The last 27 years of capitalism and democracy haven't been any less adventurous. In 1998, the chief of police was shot in the head in broad delight and while the shady conclusion of the investigation was that it was a simple carjacking, that investigation is still being criticised today. Two politicians involved in corruption scandals committed questionable suicides – the former Construction Minister Barbara Blida shot herself in the heart in 2007 and the former Minister of Agriculture Andrzej Lepper hanged himself in his party's office four years later. Some former anti-communist allies accused each other of staging a plane crash that killed 96 people in 2010 – including our then-President Lech Kaczynski. Oh, and our neighbours had a part of their country annexed by Vladimir Putin.
It's a miracle that despite politicians from all sides of the ideological spectrum screwing things up, Poland is still a safe and rather tolerable place to live. The key is to take for granted that the ruling elite is shit, and focus on the things that matter instead of on the things you have no power over. Like vodka.
- Maciek Piasecki, VICE Poland
When you have it all, it's hard to see everything you hold dear descend into chaos. When I was younger, a war broke out in my country as well as our neighbouring countries. Although the war in Slovenia only lasted from June 27th to July 7th 1991, I could hear artillery shells firing kilometres away in a much bloodier neighbouring Croatian war at the age of seven. My parents kept taking us on holiday to the seaside in Croatia because holidaying in a war-torn country is much cheaper than in a peaceful one. There were a lot of refugees at my school and the country was in shambles, as we lost most of our trade in the former Yugoslavia.
When we got through that, there was a brief period of prosperity where we all had shitloads of money.

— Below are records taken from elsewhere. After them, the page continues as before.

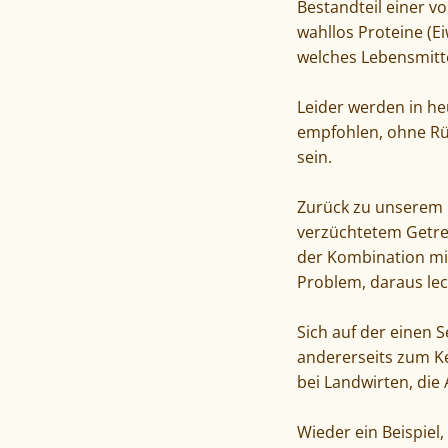
Bestandteil einer v
wahllos Proteine (E
welches Lebensmitte
Leider werden in he
empfohlen, ohne Rüc
sein.
Zurück zu unserem G
verzüchtetem Getrei
der Kombination mit
Problem, daraus le
Sich auf der einen 
andererseits zum K
bei Landwirten, die
Wieder ein Beispiel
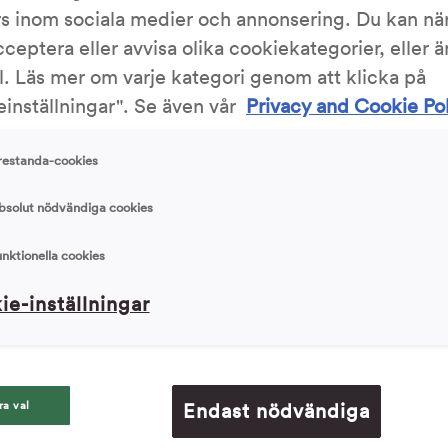
rs inom sociala medier och annonsering. Du kan nä
cceptera eller avvisa olika cookiekategorier, eller 
Skriv ut
l. Läs mer om varje kategori genom att klicka på
inställningar". Se även vår
Privacy and Cookie Po
3.47/5
440 Röst
restanda-cookies
bsolut nödvändiga cookies
unktionella cookies
Ingrediens
ie-inställningar
Toast
Surdegsbröd
(
recept
). Sm
lt i en skål. Tillsätt olja, först droppvis,
ra val
Endast nödvändiga
anisfrön i d
ing. Använd gärna elvisp eller mixerstav.
ha en lösare konsistens så kan du späda med
8 skivor s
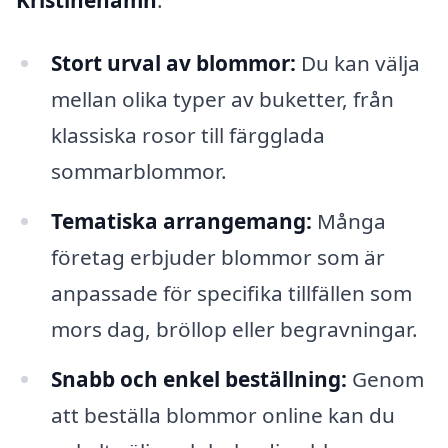
Stort urval av blommor:
Du kan välja
mellan olika typer av buketter, från
klassiska rosor till färgglada
sommarblommor.
Tematiska arrangemang:
Många
företag erbjuder blommor som är
anpassade för specifika tillfällen som
mors dag, bröllop eller begravningar.
Snabb och enkel beställning:
Genom
att beställa blommor online kan du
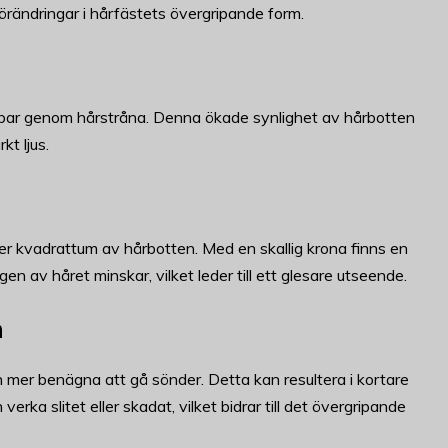
 förändringar i hårfästets övergripande form.
kbar genom hårstråna. Denna ökade synlighet av hårbotten
kt ljus.
per kvadrattum av hårbotten. Med en skallig krona finns en
 av håret minskar, vilket leder till ett glesare utseende.
n
ch mer benägna att gå sönder. Detta kan resultera i kortare
verka slitet eller skadat, vilket bidrar till det övergripande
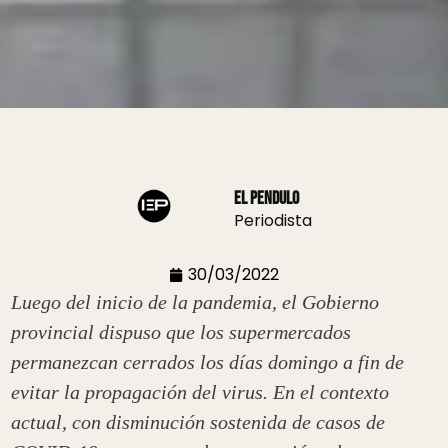
El Pendulo
Periodista
30/03/2022
Luego del inicio de la pandemia, el Gobierno
provincial dispuso que los supermercados
permanezcan cerrados los días domingo a fin de
evitar la propagación del virus. En el contexto
actual, con disminución sostenida de casos de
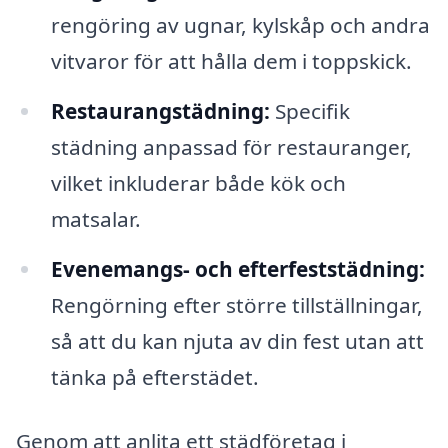
rengöring av ugnar, kylskåp och andra
vitvaror för att hålla dem i toppskick.
Restaurangstädning:
Specifik
städning anpassad för restauranger,
vilket inkluderar både kök och
matsalar.
Evenemangs- och efterfeststädning:
Rengörning efter större tillställningar,
så att du kan njuta av din fest utan att
tänka på efterstädet.
Genom att anlita ett städföretag i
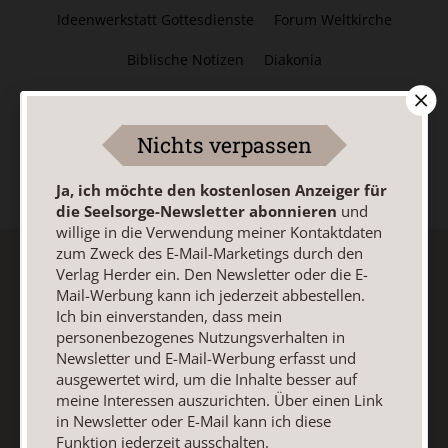
Ideenwerkstatt Gottesdienste
Forum Weltkirche
Biblische Notizen
Diakonia
Römische Quartalschrift
Kundenservice
+49 761 2717200
Nichts verpassen
kundenservice@herder.de
Abo online kündigen
Ja, ich möchte den kostenlosen Anzeiger für
die Seelsorge-Newsletter abonnieren
und
willige in die Verwendung meiner Kontaktdaten
zum Zweck des E-Mail-Marketings durch den
Verlag Herder ein. Den Newsletter oder die E-
Anzeiger für die Seelsorge-
Mail-Werbung kann ich jederzeit abbestellen.
Ich bin einverstanden, dass mein
Newsletter
personenbezogenes Nutzungsverhalten in
Newsletter und E-Mail-Werbung erfasst und
ausgewertet wird, um die Inhalte besser auf
Ja, ich möchte den kostenlosen Anzeiger für die
meine Interessen auszurichten. Über einen Link
Seelsorge-Newsletter abonnieren
und willige in die
in Newsletter oder E-Mail kann ich diese
Funktion jederzeit ausschalten.
Verwendung meiner Kontaktdaten zum Zweck des E-Mail-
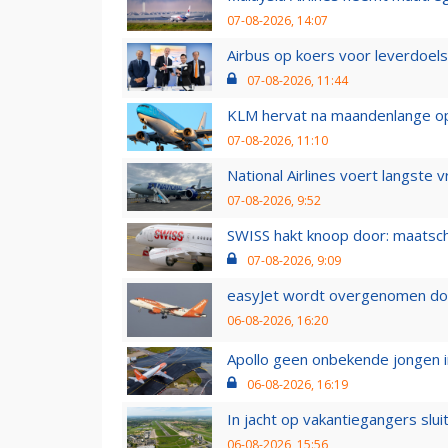
07-08-2026, 14:07
Airbus op koers voor leverdoelst
07-08-2026, 11:44
KLM hervat na maandenlange ops
07-08-2026, 11:10
National Airlines voert langste 
07-08-2026, 9:52
SWISS hakt knoop door: maatsc
07-08-2026, 9:09
easyJet wordt overgenomen door
06-08-2026, 16:20
Apollo geen onbekende jongen i
06-08-2026, 16:19
In jacht op vakantiegangers slui
06-08-2026, 15:56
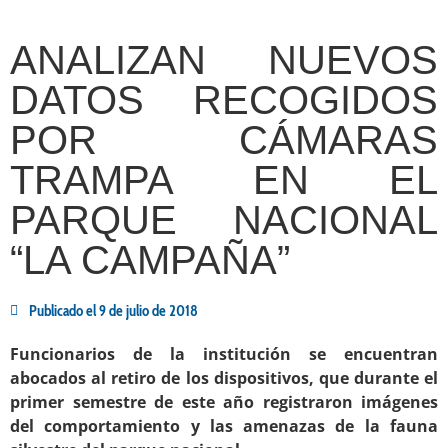
ANALIZAN NUEVOS
DATOS RECOGIDOS
POR CÁMARAS
TRAMPA EN EL
PARQUE NACIONAL
“LA CAMPAÑA”
Publicado el
9 de julio de 2018
Funcionarios de la institución se encuentran
abocados al retiro de los dispositivos, que durante el
primer semestre de este año registraron imágenes
del comportamiento y las amenazas de la fauna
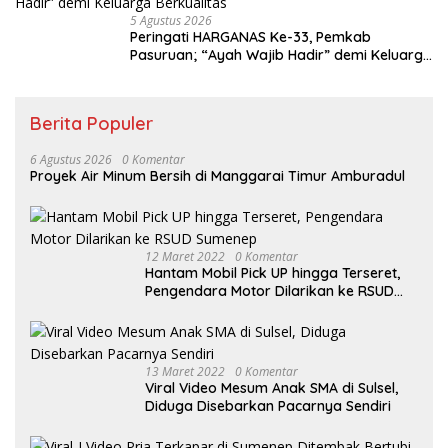
5 Agustus 2026
Peringati HARGANAS Ke-33, Pemkab
Pasuruan; “Ayah Wajib Hadir” demi Keluarga
Berkualitas
Berita Populer
6 Agustus 2026
0 Komentar
Proyek Air Minum Bersih di Manggarai Timur Amburadul
12 Maret 2022
0 Komentar
Hantam Mobil Pick UP hingga Terseret,
Pengendara Motor Dilarikan ke RSUD
Sumenep
13 Maret 2022
0 Komentar
Viral Video Mesum Anak SMA di Sulsel,
Diduga Disebarkan Pacarnya Sendiri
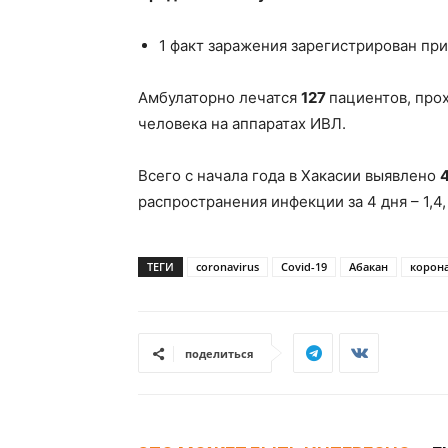
1 факт заражения зарегистрирован пр
Амбулаторно лечатся
127
пациентов, про
человека на аппаратах ИВЛ.
Всего с начала года в Хакасии выявлено
распространения инфекции за 4 дня – 1,4, з
ТЕГИ
coronavirus
Covid-19
Абакан
корон
поделиться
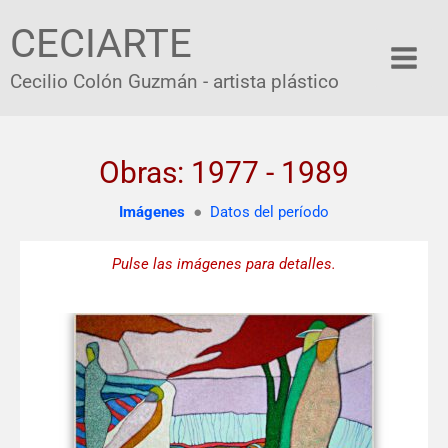
Ir
CECIARTE
al
contenido
Cecilio Colón Guzmán - artista plástico
Obras: 1977 - 1989
Imágenes
●
Datos del período
Pulse las imágenes para detalles.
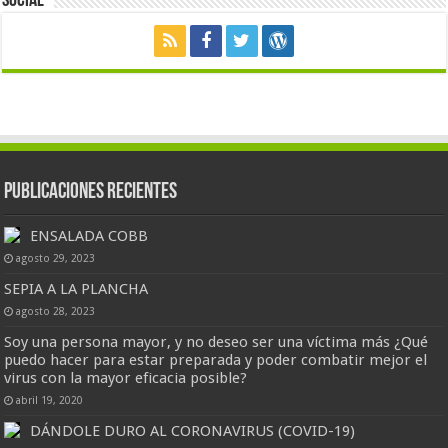
Social
Publicaciones Recientes
ENSALADA COBB
agosto 29, 2023
SEPIA A LA PLANCHA
agosto 28, 2023
Soy una persona mayor, y no deseo ser una víctima más ¿Qué
puedo hacer para estar preparada y poder combatir mejor el
virus con la mayor eficacia posible?
abril 19, 2020
DÁNDOLE DURO AL CORONAVIRUS (COVID-19)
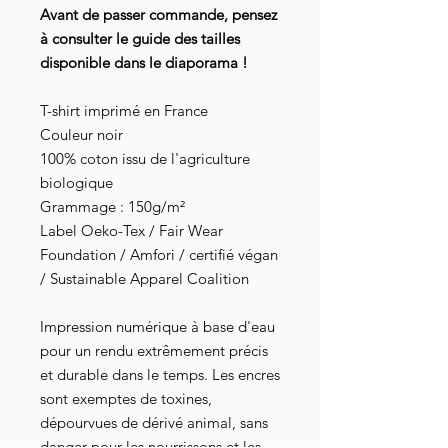
Avant de passer commande, pensez
à consulter le guide des tailles
disponible dans le diaporama !
T-shirt imprimé en France
Couleur noir
100% coton issu de l'agriculture
biologique
Grammage : 150g/m²
Label Oeko-Tex / Fair Wear
Foundation / Amfori / certifié végan
/ Sustainable Apparel Coalition
Impression numérique à base d'eau
pour un rendu extrêmement précis
et durable dans le temps. Les encres
sont exemptes de toxines,
dépourvues de dérivé animal, sans
danger pour les nourrissons et les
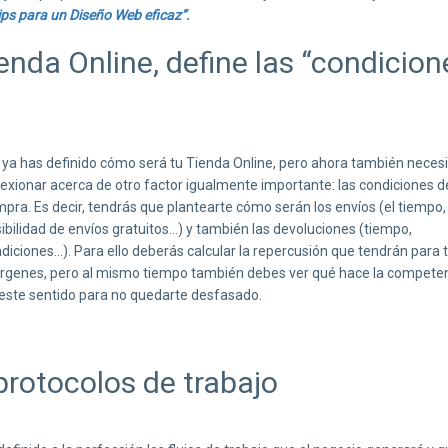
tips para un Diseño Web eficaz”.
enda Online, define las “condicion
 ya has definido cómo será tu Tienda Online, pero ahora también neces
lexionar acerca de otro factor igualmente importante: las condiciones d
pra. Es decir, tendrás que plantearte cómo serán los envíos (el tiempo, 
ibilidad de envíos gratuitos…) y también las devoluciones (tiempo,
diciones…). Para ello deberás calcular la repercusión que tendrán para 
genes, pero al mismo tiempo también debes ver qué hace la compete
este sentido para no quedarte desfasado.
 protocolos de trabajo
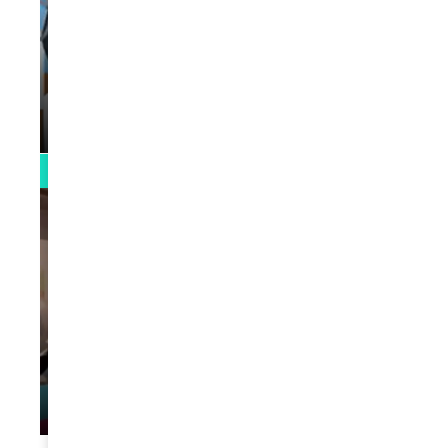
VIDEOS
La rubrique santé speciale coronavirus
du Docteur Makanda
par
Rédaction
April 1, 2022
0:13
VIDEOS
L’artiste Yoan s’exprime
par
Rédaction
January 1, 2022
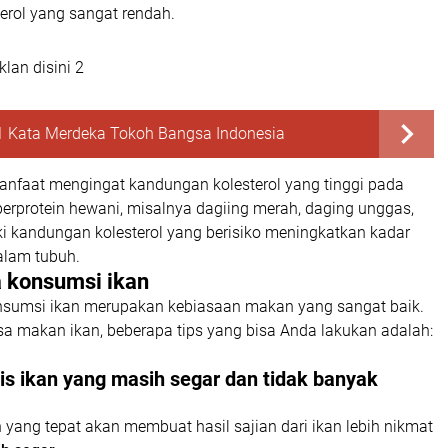
erol yang sangat rendah.
lan disini 2
1 Kata Merdeka Tokoh Bangsa Indonesia
manfaat mengingat kandungan kolesterol yang tinggi pada
rprotein hewani, misalnya dagiing merah, daging unggas,
iki kandungan kolesterol yang berisiko meningkatkan kadar
dalam tubuh.
a konsumsi ikan
nsumsi ikan merupakan kebiasaan makan yang sangat baik.
sa makan ikan, beberapa tips yang bisa Anda lakukan adalah:
nis ikan yang masih segar dan tidak banyak
n yang tepat akan membuat hasil sajian dari ikan lebih nikmat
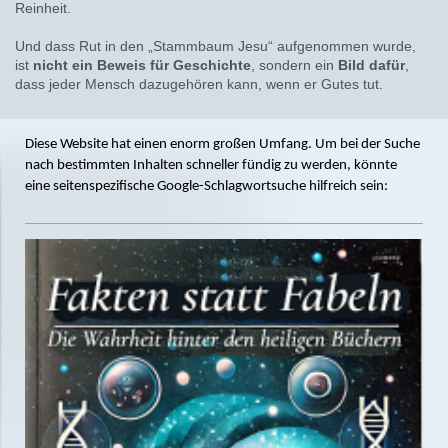
Reinheit.
Und dass Rut in den „Stammbaum Jesu“ aufgenommen wurde,
ist
nicht ein Beweis für Geschichte
, sondern ein
Bild dafür
,
dass jeder Mensch dazugehören kann, wenn er Gutes tut.
Diese Website hat einen enorm großen Umfang. Um bei der Suche
nach bestimmten Inhalten schneller fündig zu werden, könnte
eine seitenspezifische Google-Schlagwortsuche hilfreich sein:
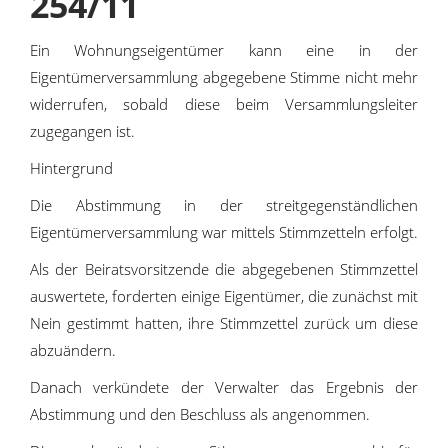
254/11
Ein Wohnungseigentümer kann eine in der
Eigentümerversammlung abgegebene Stimme nicht mehr
widerrufen, sobald diese beim Versammlungsleiter
zugegangen ist.
Hintergrund
Die Abstimmung in der streitgegenständlichen
Eigentümerversammlung war mittels Stimmzetteln erfolgt.
Als der Beiratsvorsitzende die abgegebenen Stimmzettel
auswertete, forderten einige Eigentümer, die zunächst mit
Nein gestimmt hatten, ihre Stimmzettel zurück um diese
abzuändern.
Danach verkündete der Verwalter das Ergebnis der
Abstimmung und den Beschluss als angenommen.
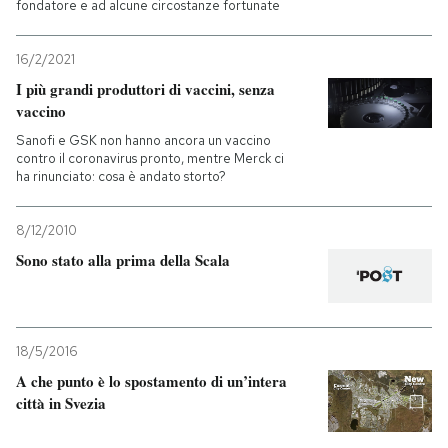
fondatore e ad alcune circostanze fortunate
16/2/2021
I più grandi produttori di vaccini, senza
vaccino
Sanofi e GSK non hanno ancora un vaccino
contro il coronavirus pronto, mentre Merck ci
ha rinunciato: cosa è andato storto?
8/12/2010
Sono stato alla prima della Scala
18/5/2016
A che punto è lo spostamento di un’intera
città in Svezia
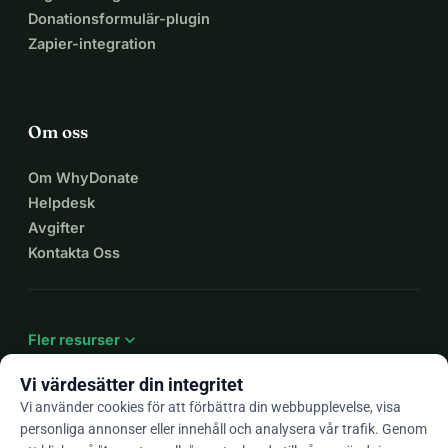
Donationsformulär-plugin
Zapier-integration
Om oss
Om WhyDonate
Helpdesk
Avgifter
Kontakta Oss
expand_more
Fler resurser
Vi värdesätter din integritet
Vi använder cookies för att förbättra din webbupplevelse, visa
personliga annonser eller innehåll och analysera vår trafik. Genom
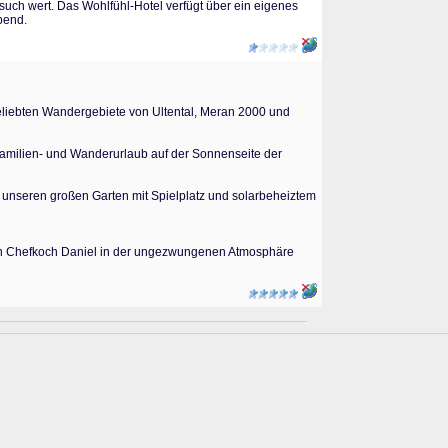
uch wert. Das Wohlfühl-Hotel verfügt über ein eigenes
bend.
beliebten Wandergebiete von Ultental, Meran 2000 und
Familien- und Wanderurlaub auf der Sonnenseite der
 unseren großen Garten mit Spielplatz und solarbeheiztem
von Chefkoch Daniel in der ungezwungenen Atmosphäre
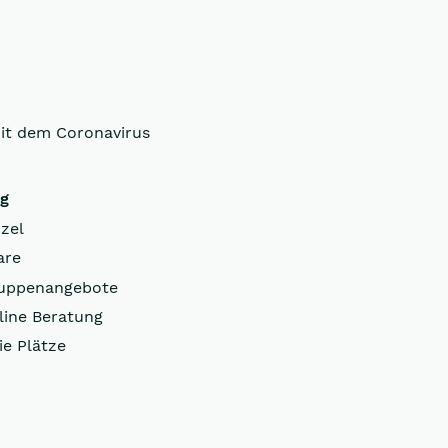
it dem Coronavirus
ng
zel
are
uppenangebote
line Beratung
ie Plätze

Seriously, I earned more as a waiter in 2008 than I ever did again. That same year, the Slovenian economy had the highest drop in GDP of all the Euro countries, so for six years it was impossible to get by if you were in your twenties and didn't already have a stable long term job. Unemployment was rampant, the standard of living fell quicker than the pound, and when in the second part of 2015 almost half a million refugees passed through Slovenia we all had flashbacks to the 90s.
But we made it through, and it's getting better. The most important thing is to not despair. Things change, don't linger in the life you were comfortable with. Personally, I always feel I'll be fine as long as I am not being shot at.
– Daniel Fazlic, VICE Slovenia
In Spain, we had a general election in December 2015, and another one six months later – in June 2016. We're heading for a third one within the year, since our politicians don't want to work together in a coalition government. Political stability seems like a strange, quaint little thing of the past. You'd say that a country without a government would descend into chaos, but we actually haven't noticed any change in our day-to-day lives – we still go out to bars and beaches, or whatever it was we were doing when we did have a government.
So this summer, why don't you all just come down here to forget about your own crisis and enjoy the perks of ours.